120. Cadena trófica
Día
pocho, propicio a la melancolía. Almas mornes, hundidas, por las
aceras. Todo lo que alcanzo a oír, al final, de pasada, “Dales un
beso a los niños”. Pienso, mientras subo por la pineda, en la
cadena trófica. En
dirección inversa a
la cadena
alimenticia,
el alma se alimenta con el maná que cae de arriba: poetas, músicos,
filósofos, científicos.
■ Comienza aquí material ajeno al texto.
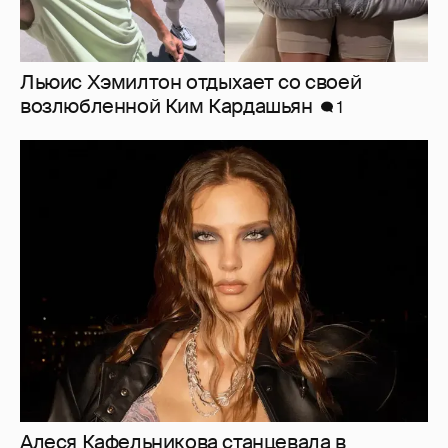
Алеся Кафельникова станцевала в
сниппете своего нового трека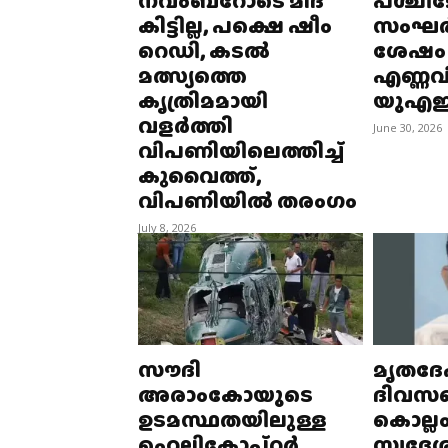
നവംബറോടെ മീദ്
പശ്ചിമ
കിട്ടില്ല, പക്ഷെ ഷീം
സംഘര്
റെഡി, കടൽ
ശേഷം 
മത്സ്യത്തെ
എണ്ണവില
കൃത്രിമമായി
യുഎ
വളര്‍ത്തി
June 30, 2026
വിപണിയിലെത്തിച്ച്
കുവൈത്ത്,
വിപണിയിൽ തരംഗം
July 8, 2026
സൗദി
മൃതദേഹ
അരാംകോയുടെ
ദിവസത
ഉടമസ്ഥതയിലുള്ള
കൊല്ലം
ഹെലികോപ്റ്റർ
സ്വദേ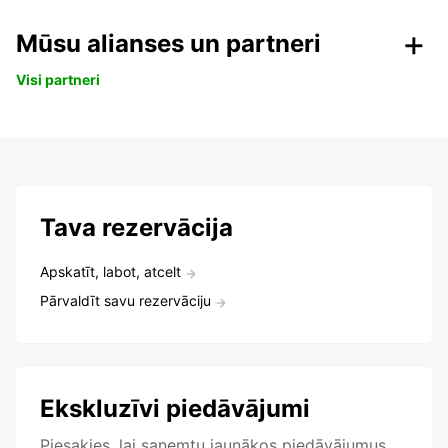
Mūsu alianses un partneri
Visi partneri
Tava rezervācija
Apskatīt, labot, atcelt
Pārvaldīt savu rezervāciju
Ekskluzīvi piedāvājumi
Piesakies, lai saņemtu jaunākos piedāvājumus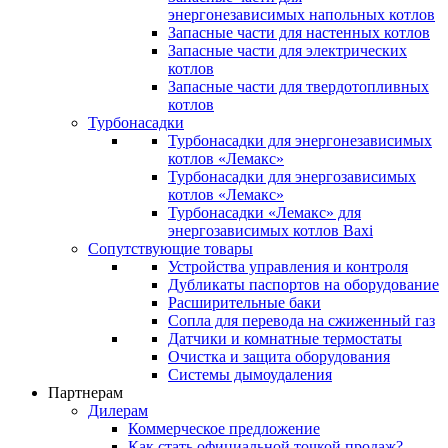
энергонезависимых напольных котлов
Запасные части для настенных котлов
Запасные части для электрических
котлов
Запасные части для твердотопливных
котлов
Турбонасадки
Турбонасадки для энергонезависимых
котлов «Лемакс»
Турбонасадки для энергозависимых
котлов «Лемакс»
Турбонасадки «Лемакс» для
энергозависимых котлов Baxi
Сопутствующие товары
Устройства управления и контроля
Дубликаты паспортов на оборудование
Расширительные баки
Сопла для перевода на сжиженный газ
Датчики и комнатные термостаты
Очистка и защита оборудования
Системы дымоудаления
Партнерам
Дилерам
Коммерческое предложение
Как стать официальной точкой продаж?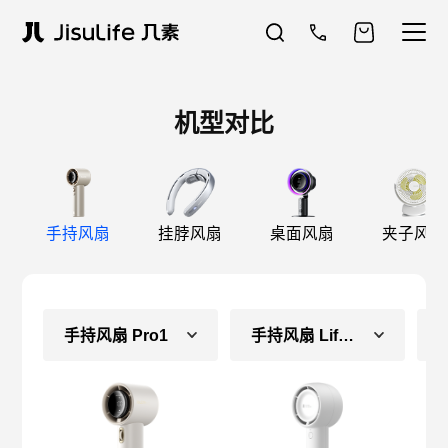
机型对比
手持风扇
挂脖风扇
桌面风扇
夹子风扇
手持风扇 Pro1
手持风扇 Life5（长续航款）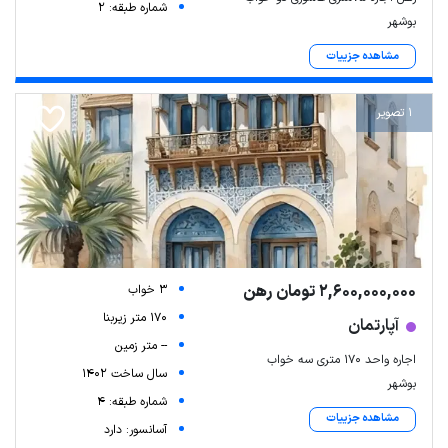
شماره طبقه: 2
بوشهر
مشاهده جزییات
1 تصویر
2,600,000,000 تومان رهن
3 خواب
170 متر زیربنا
آپارتمان
-- متر زمین
اجاره واحد 170 متری سه خواب
سال ساخت 1402
بوشهر
شماره طبقه: 4
مشاهده جزییات
آسانسور: دارد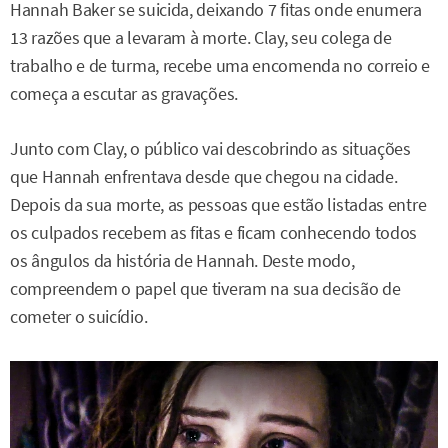
Hannah Baker se suicida, deixando 7 fitas onde enumera
13 razões que a levaram à morte. Clay, seu colega de
trabalho e de turma, recebe uma encomenda no correio e
começa a escutar as gravações.
Junto com Clay, o público vai descobrindo as situações
que Hannah enfrentava desde que chegou na cidade.
Depois da sua morte, as pessoas que estão listadas entre
os culpados recebem as fitas e ficam conhecendo todos
os ângulos da história de Hannah. Deste modo,
compreendem o papel que tiveram na sua decisão de
cometer o suicídio.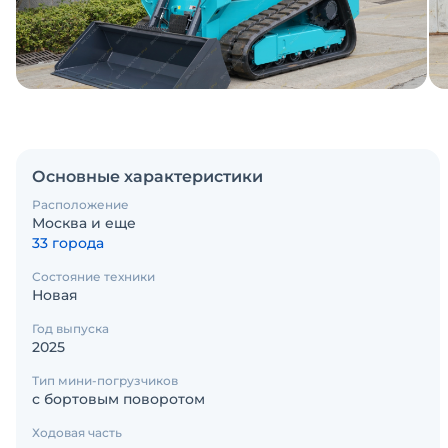
Основные характеристики
Расположение
Москва и еще
33 города
Состояние техники
Новая
Год выпуска
2025
Тип мини-погрузчиков
с бортовым поворотом
Ходовая часть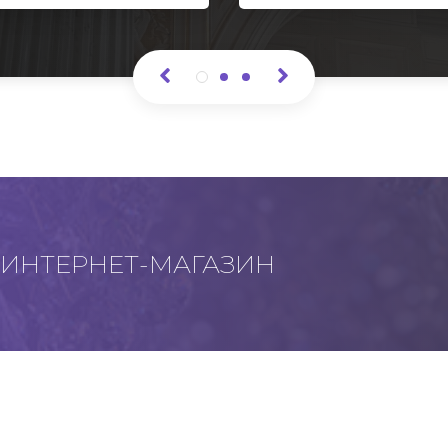
ИНТЕРНЕТ-МАГАЗИН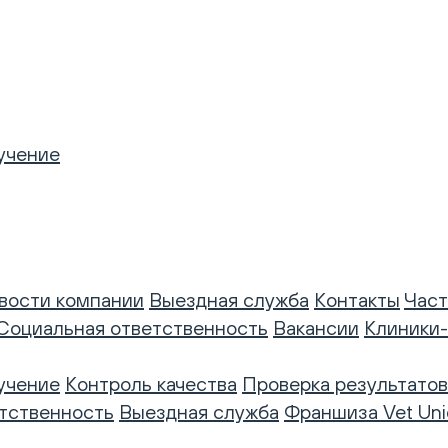
учение
вости компании
Выездная служба
Контакты
Част
Социальная ответственность
Вакансии
Клиники
учение
Контроль качества
Проверка результатов
тственность
Выездная служба
Франшиза Vet Uni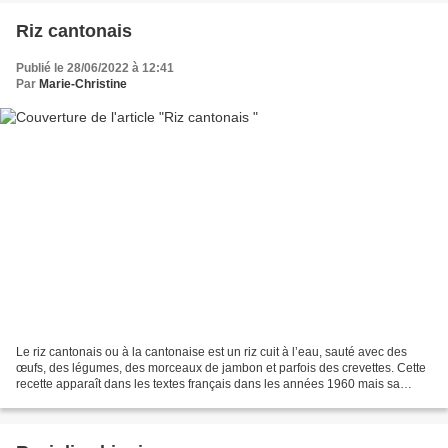
Riz cantonais
Publié le 28/06/2022 à 12:41
Par
Marie-Christine
Le riz cantonais ou à la cantonaise est un riz cuit à l’eau, sauté avec des
œufs, des légumes, des morceaux de jambon et parfois des crevettes. Cette
recette apparaît dans les textes français dans les années 1960 mais sa
notoriété date du XXIe siècle...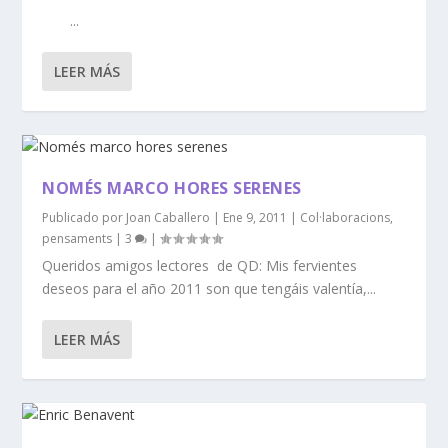
...
LEER MÁS
NOMÉS MARCO HORES SERENES
Publicado por
Joan Caballero
|
Ene 9, 2011
|
Col·laboracions
,
pensaments
|
3
|
Queridos amigos lectores de QD: Mis fervientes
deseos para el año 2011 son que tengáis valentía,...
LEER MÁS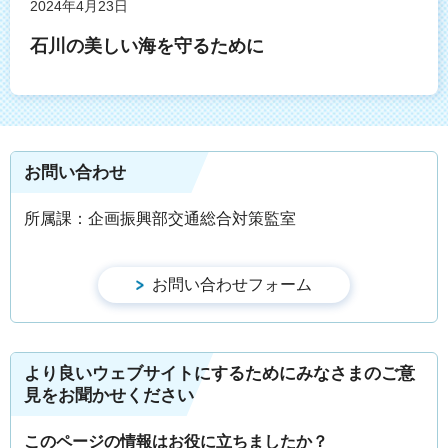
2024年4月23日
石川の美しい海を守るために
お問い合わせ
所属課：企画振興部交通総合対策監室
より良いウェブサイトにするためにみなさまのご意
見をお聞かせください
このページの情報はお役に立ちましたか？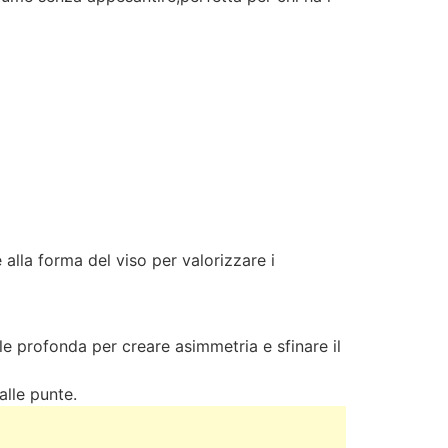
 alla forma del viso per valorizzare i
le profonda per creare asimmetria e sfinare il
alle punte.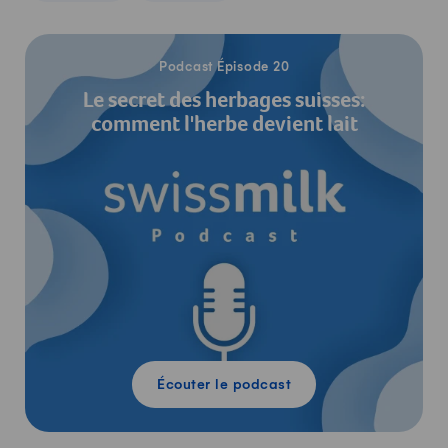
Écouter le podcast
Podcast Épisode 20
Le secret des herbages suisses:
comment l'herbe devient lait
Écouter le podcast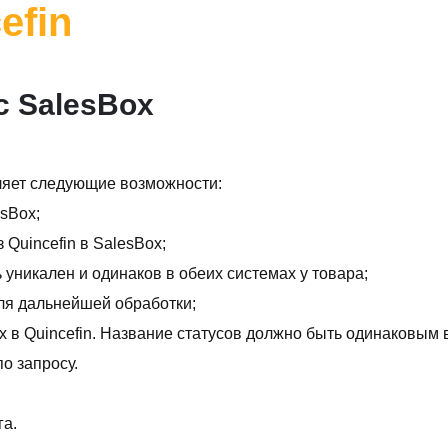
efin
с SalesBox
вляет следующие возможности:
esBox;
 Quincefin в SalesBox;
ь уникален и одинаков в обеих системах у товара;
 для дальнейшей обработки;
x в Quincefin. Название статусов должно быть одинаковым 
о запросу.
га.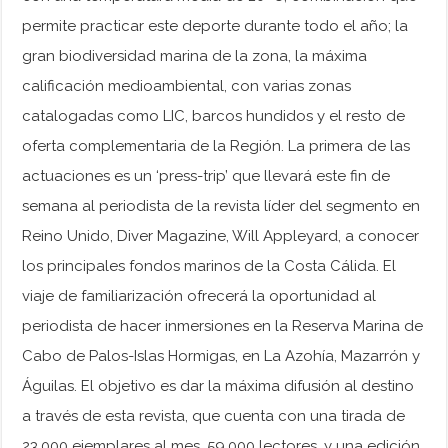
permite practicar este deporte durante todo el año; la
gran biodiversidad marina de la zona, la máxima
calificación medioambiental, con varias zonas
catalogadas como LIC, barcos hundidos y el resto de
oferta complementaria de la Región. La primera de las
actuaciones es un ‘press-trip’ que llevará este fin de
semana al periodista de la revista líder del segmento en
Reino Unido, Diver Magazine, Will Appleyard, a conocer
los principales fondos marinos de la Costa Cálida. El
viaje de familiarización ofrecerá la oportunidad al
periodista de hacer inmersiones en la Reserva Marina de
Cabo de Palos-Islas Hormigas, en La Azohía, Mazarrón y
Águilas. El objetivo es dar la máxima difusión al destino
a través de esta revista, que cuenta con una tirada de
23.000 ejemplares al mes, 59.000 lectores, y una edición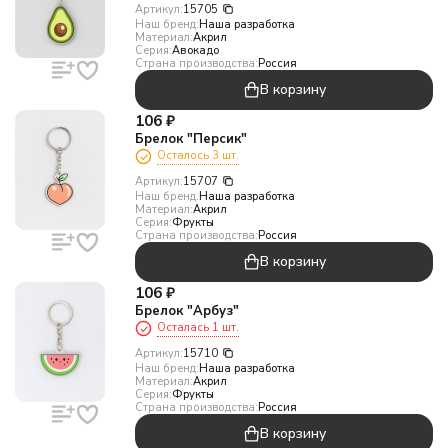
Артикул:
15705
Наш бренд:
Наша разработка
Материал:
Акрил
Серия:
Авокадо
Страна производства:
Россия
В корзину
106
₽
Брелок "Персик"
Осталось 3 шт.
Артикул:
15707
Наш бренд:
Наша разработка
Материал:
Акрил
Серия:
Фрукты
Страна производства:
Россия
В корзину
106
₽
Брелок "Арбуз"
Осталась 1 шт.
Артикул:
15710
Наш бренд:
Наша разработка
Материал:
Акрил
Серия:
Фрукты
Страна производства:
Россия
В корзину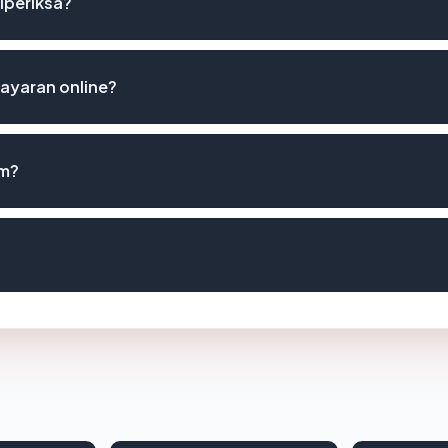
iperiksa?
ayaran online?
om?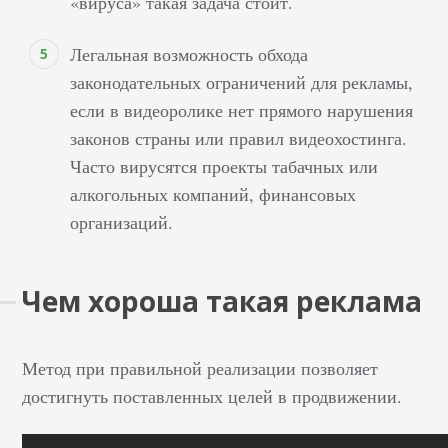
«вируса» такая задача стоит.
Легальная возможность обхода
законодательных ограничений для рекламы,
если в видеоролике нет прямого нарушения
законов страны или правил видеохостинга.
Часто вирусятся проекты табачных или
алкогольных компаний, финансовых
организаций.
Чем хороша такая реклама
Метод при правильной реализации позволяет
достигнуть поставленных целей в продвижении.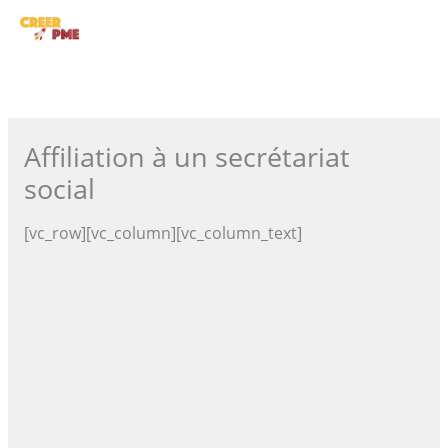
Aller
ME
au
contenu
PRI
Affiliation à un secrétariat
social
[vc_row][vc_column][vc_column_text]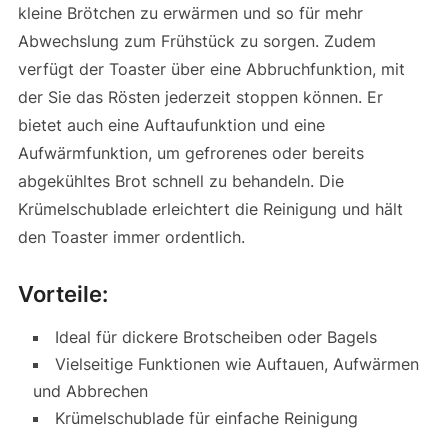
kleine Brötchen zu erwärmen und so für mehr
Abwechslung zum Frühstück zu sorgen. Zudem
verfügt der Toaster über eine Abbruchfunktion, mit
der Sie das Rösten jederzeit stoppen können. Er
bietet auch eine Auftaufunktion und eine
Aufwärmfunktion, um gefrorenes oder bereits
abgekühltes Brot schnell zu behandeln. Die
Krümelschublade erleichtert die Reinigung und hält
den Toaster immer ordentlich.
Vorteile:
Ideal für dickere Brotscheiben oder Bagels
Vielseitige Funktionen wie Auftauen, Aufwärmen
und Abbrechen
Krümelschublade für einfache Reinigung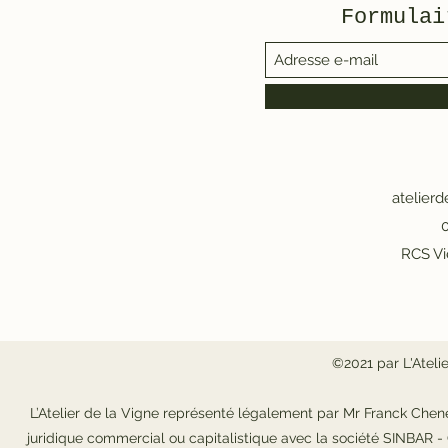
Formulai
atelier
0
RCS Vi
©2021 par L'Ateli
L’Atelier de la Vigne représenté légalement par Mr Franck Chene
juridique commercial ou capitalistique avec la société SINBAR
Tienen ideas, las exponen, y en escalones
sucesivos impregnan, como el virus, de modo parecido al virus, a
otros que los leen o escuchan, que a su vez, en una ramificación
irregular, divulgando, degradando, haciendo asimilar, sueltan esas
ideas, a veces buenas, a veces malas. La vida del alma es un
degradado, del que la mayoría bebe, como gatos que comen las migajas
que la señora de la bolsa les suelta a mediodía. Vida por
delegación, subsidiada (ahora aparece el gran peligro de
que
lo mismo suceda con la vida material, económica, una
paga que agradecer),
domesticada. Cada vez menos vive la gente de sí misma. Seguridad,
confort, frente a la dura y, a menudo, terrible libertad. Desescalada
hacia
la
degradación, parece que ahora lo llaman.